Progress 08/01/18 to 09/30/18

Outputs
Target Audience:Forest managers, natural resource managers, global change ecologist, conservation organizations Changes/Problems: Nothing Reported What opportunities for training and professional development has the project provided?Mature and old-growth hardwood and conifer forests in the mid-Atlantic region were used for ecological and climate change impact studies. In one project, 60-70 trees in each forest across all species and diameter classes were recorded for size and age. In another study, tree growth was reconstructed from over 1000 trees and over 20 species across a climate gradient in the central Appalachians. These data were used to assess the impacts of competition, forest succession, and global change factors on forest dynamics. Historical land use, forest succession, forest composition, and competition among trees were assessed as factors influencing tree growth, while climate variability plays a secondary role. How have the results been disseminated to communities of interest?Talks at professional meetings and seminars. What do you plan to do during the next reporting period to accomplish the goals? Characterizing of the ecophysiological attributes of the major tree species in various study areas in the eastern US. (Abrams) Obtaining long-term records of forest dynamics and growth data for contrasting sites in all locations. (Abrams and Kaye) Relating forest dynamics (changes in species composition and dominance) and growth (tree diameter changes) to the drivers (land-use and climate) of those changes. (Abrams and Kaye) Determining the causal factors (e.g., climate versus disturbance and others) for this change in ecophysiology and how it varies by site and region, with a special emphasis in drought vulnerability in the US. (Abrams and Kaye) Evaluate impacts of land use and climate change on hardwood and conifer forests in the northeast and mid- Atlantic regions.

Impacts
What was accomplished under these goals? Our initial findings (the goals of documenting changes in forest composition and growth) suggest that post-European settlement disturbances are having a very pronounced impact are area forests composition and tree growth, more so than regional climate, but in a manner that varied across the Tension Zone Line.
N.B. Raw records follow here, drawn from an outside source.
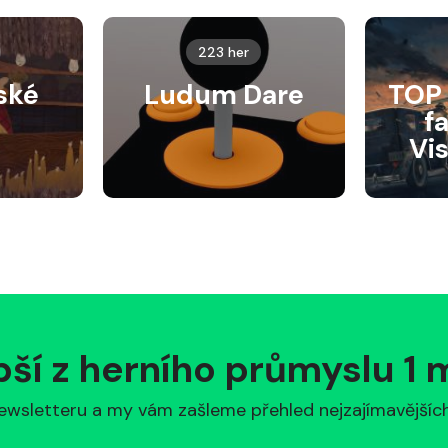
223 her
ské
Ludum Dare
TOP 
f
Vi
pší z herního průmyslu 1
ewsletteru a my vám zašleme přehled nejzajímavějších 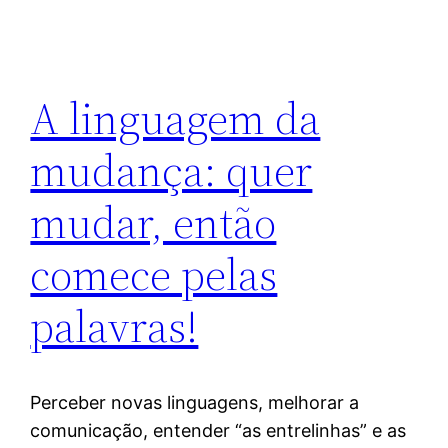
A linguagem da
mudança: quer
mudar, então
comece pelas
palavras!
Perceber novas linguagens, melhorar a
comunicação, entender “as entrelinhas” e as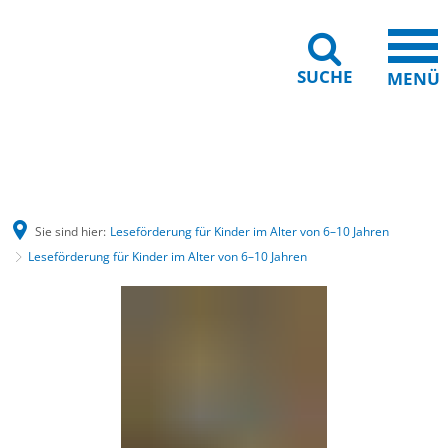
SUCHE
MENÜ
Gebärdensprache
Barrierefreiheit
Leichte Sprache
Sie sind hier:
Leseförderung für Kinder im Alter von 6–10 Jahren
Leseförderung für Kinder im Alter von 6–10 Jahren
Leseförderung
für
Kinder
im
Alter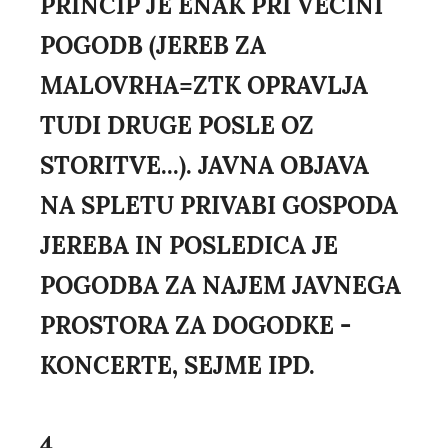
PRINCIP JE ENAK PRI VEČINI
POGODB (JEREB ZA
MALOVRHA=ZTK OPRAVLJA
TUDI DRUGE POSLE OZ
STORITVE...). JAVNA OBJAVA
NA SPLETU PRIVABI GOSPODA
JEREBA IN POSLEDICA JE
POGODBA ZA NAJEM JAVNEGA
PROSTORA ZA DOGODKE -
KONCERTE, SEJME IPD.
4.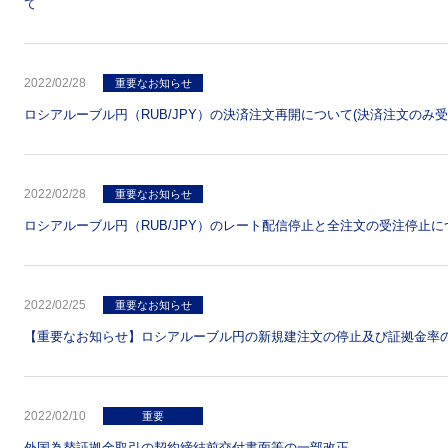
て
2022/02/28
重要なお知らせ
ロシアルーブル円（RUB/JPY）の決済注文再開について(決済注文のみ受
2022/02/28
重要なお知らせ
ロシアルーブル円（RUB/JPY）のレート配信停止と全注文の受注停止に
2022/02/25
重要なお知らせ
【重要なお知らせ】ロシアルーブル円の新規建注文の停止及び証拠金率
2022/02/10
重要
外国為替証拠金取引の契約締結前交付書面等の一部改正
To the north, intensive and expansive early European disturbance resulted in the ubiquitous loss of conifers and large increases of Acer, Populus, and Quercus in northern hardwoods, whereas to the south, these disturbances perpetuated the dominance of Quercus in central hardwoods. Acer increases and associated mesophication in Quercus-Pinus systems were delayed until mid-20th century fire suppression. This also represented an increase in slow growing maple compared with faster growing oak and pine (the goal of documenting spatial and temporal variation in tree growth). This led to significant warm to cool shifts in temperature class where cool-adapted Acer saccharum increased and temperature neutral changes where warm-adapted Acer rubrum increased. In both cases, these shifts were attributed to fire suppression rather than climate change. Because mesophication is ongoing, eastern US forests formed during the catastrophic disturbance era followed by fire suppression and intensive deer browsing will remain in climate disequilibrium into the foreseeable future (the goal of documenting the most important drivers of forest change, including the impacts of deer browsing). Overall, the results of our study suggest that altered disturbance regimes rather than climate had the greatest influence on vegetation composition and dynamics in the eastern United States over multiple centuries. Land-use change often trumped or negated the impacts of warming climate, and needs greater recognition in climate change discussions, scenarios, and model interpretations.